> [TASK REQUIREMENTS]: A faithful copy of every entry, with the pictures removed, is what is needed here.

═════ ENTRIES SHOWN ═════

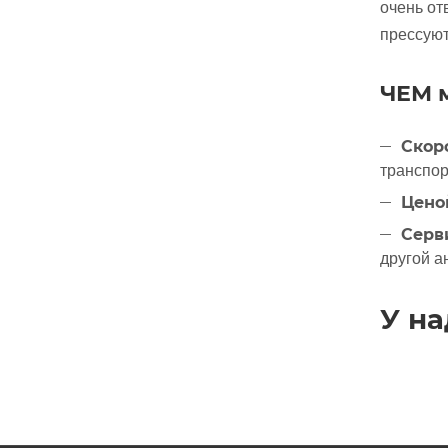
очень от
прессуют
ЧЕМ м
Скор
транспор
Цено
Серв
другой а
У н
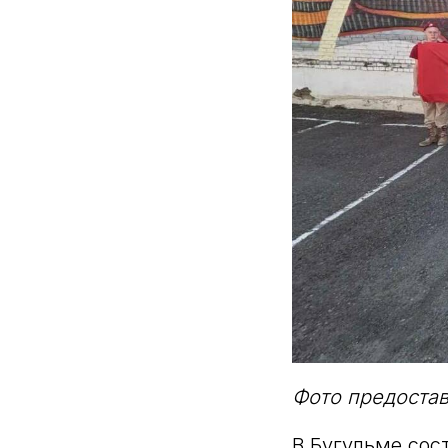
Фото предоста
В Бугульме сос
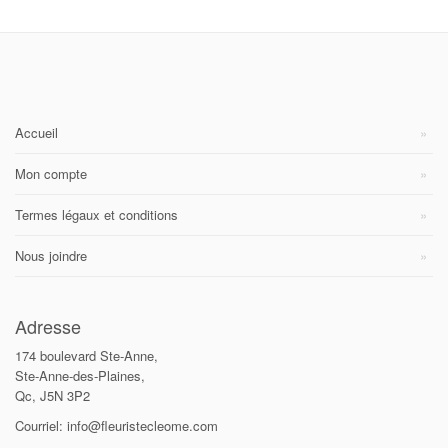
Accueil
Mon compte
Termes légaux et conditions
Nous joindre
Adresse
174 boulevard Ste-Anne,
Ste-Anne-des-Plaines,
Qc, J5N 3P2
Courriel: info@fleuristecleome.com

═════

> [COMPLETED TASK]:
очень от
прессуют
ЧЕМ м
Скор
транспор
Цено
Серв
другой а
У н
Фото предоста
В Бугульме сос
Accueil
Mon compte
Termes légaux et conditions
Nous joindre
Adresse
174 boulevard Ste-Anne,
Ste-Anne-des-Plaines,
Qc, J5N 3P2
Courriel: info@fleuristecleome.com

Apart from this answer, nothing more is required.